TASK: Could you filter the rows below and copy every line that contains the string "True"? Only lines that match its capitalization count.

Top of RECORD EXTRACTS

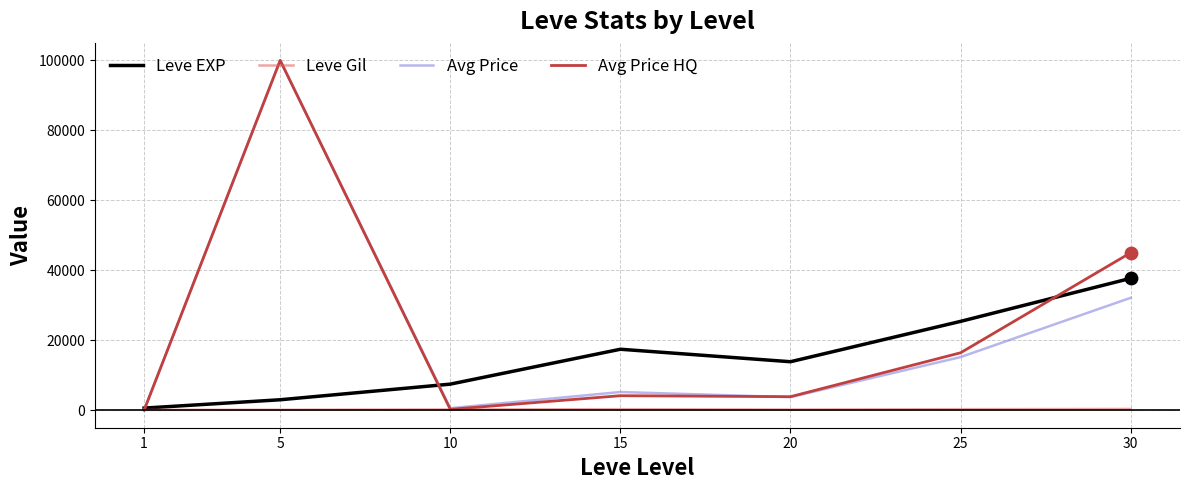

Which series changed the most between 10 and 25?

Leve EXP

Bottom of RECORD EXTRACTS
Top of RECORD EXTRACTS

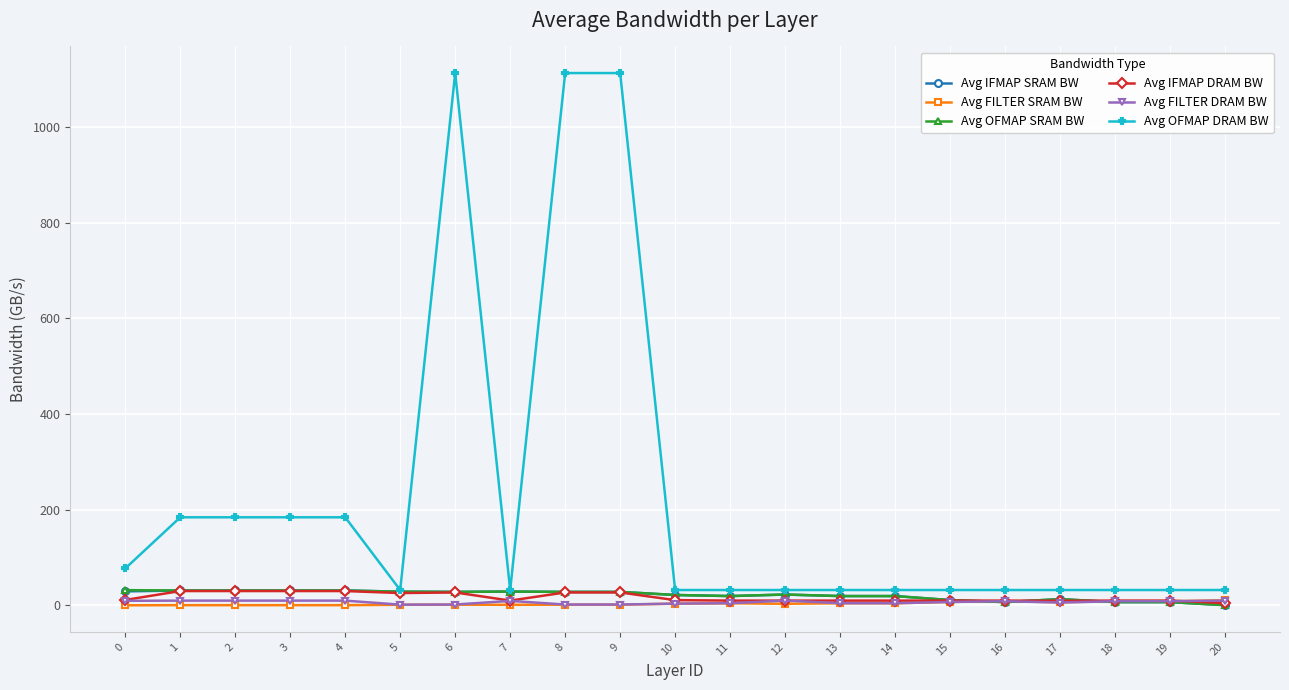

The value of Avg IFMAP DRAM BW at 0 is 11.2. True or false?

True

Bottom of RECORD EXTRACTS
Top of RECORD EXTRACTS

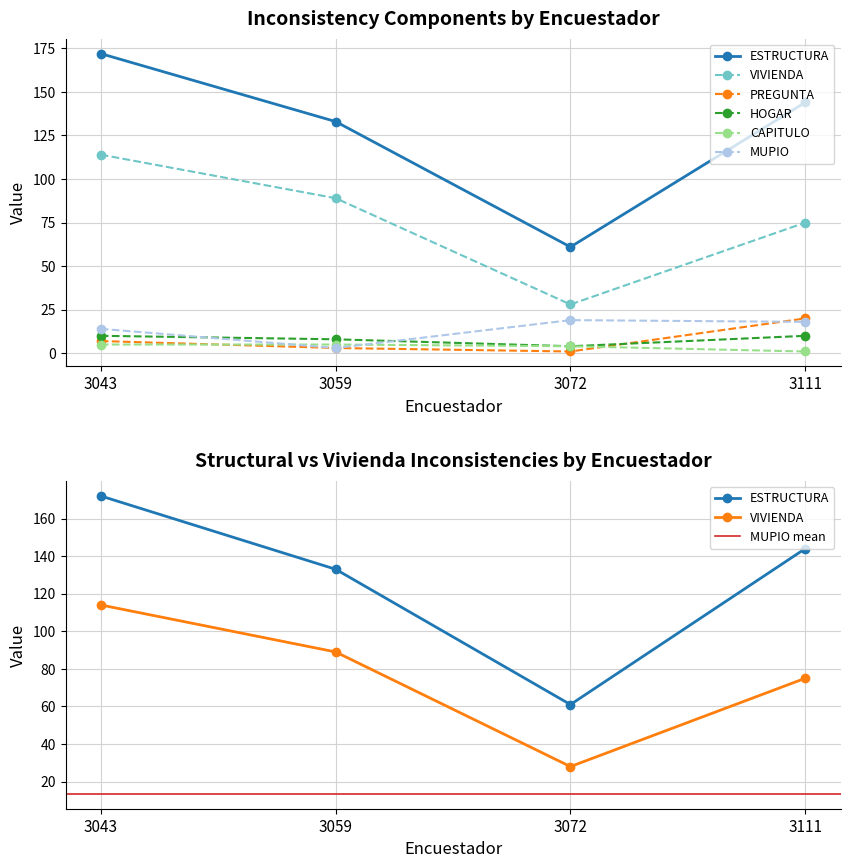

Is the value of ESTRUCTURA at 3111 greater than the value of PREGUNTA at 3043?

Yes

Bottom of RECORD EXTRACTS

RESULT:
The value of Avg IFMAP DRAM BW at 0 is 11.2. True or false?
True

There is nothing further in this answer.